The stripping assembly (7) includes a strip plate (71) and a rack (74), one end of the strip plate (71) is connected to the holding assembly (6) in a transmission manner, the other end of the strip plate (71) is rotatably connected to an L-shaped plate (72), one end of the L-shaped plate (72) is rotatably connected to a concave frame (52), the rack (74) is fixedly connected to a first slide (73) and a second slide (75), the first slide (73) is fixedly connected to the concave frame (52), the second slide (75) is fixedly connected to the mounting plate (52), and the second slide (75) is fixedly connected to the mounting plate (52). The mounting frame (11) is slidably connected, the rack (74) is meshedly connected to the first gear (76), the first gear (76) is fixedly connected to the screw rod (77), the screw rod (77) is rotatably connected to the cross plate (78), the cross plate (78) is slidably connected to the push frame (79), a connecting block (791) is fixedly provided in the push frame (79), the connecting block (791) is threadedly connected to the screw rod (77), and the upper surface of the push frame (79) is in contact with the bottom surface of the chip semiconductor (3).

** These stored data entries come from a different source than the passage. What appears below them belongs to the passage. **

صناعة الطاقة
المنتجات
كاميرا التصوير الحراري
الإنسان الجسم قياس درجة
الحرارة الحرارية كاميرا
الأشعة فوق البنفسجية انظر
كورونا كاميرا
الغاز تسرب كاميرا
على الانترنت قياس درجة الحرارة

2. A processing equipment for semiconductor production as described in claim 1, characterized in that the mold base (2) includes a concave block (21), the chip semiconductor (3) is placed on the upper surface of the concave block (21), and a plurality of L-shaped blocks (22) are fixedly provided on the bottom surface of the concave block (21), and the L-shaped blocks (22) are fixedly connected to the inner wall of the mounting frame (11).

3. A semiconductor production processing equipment as described in claim 1, characterized in that a plurality of pins (31) are fixedly provided on the chip semiconductor (3), and the pins (31) are fitted and connected to the holding component (6).

4. A processing equipment for semiconductor production as described in claim 3, characterized in that the holding assembly (6) includes two connecting rods (65), one end of the two connecting rods (65) is rotatably connected to the bracket (44), the axis in one end of one connecting rod (65) is fixedly connected to the strip plate (71), the other end of the two connecting rods (65) is rotatably connected to the vertical plate (61), the bottom end of the vertical plate (61) is fixedly connected to the pressure plate (62), the bottom surface of the pressure plate (62) is in contact with the upper surface of the connecting chip semiconductor (3), and a plurality of arc arms (63) are fixedly provided on both side surfaces of the pressure plate (62), the bottom end of the arc arm (63) is fixedly provided with a pressure strip (64), and the bottom surface of the pressure strip (64) is in contact with the connecting pin (31).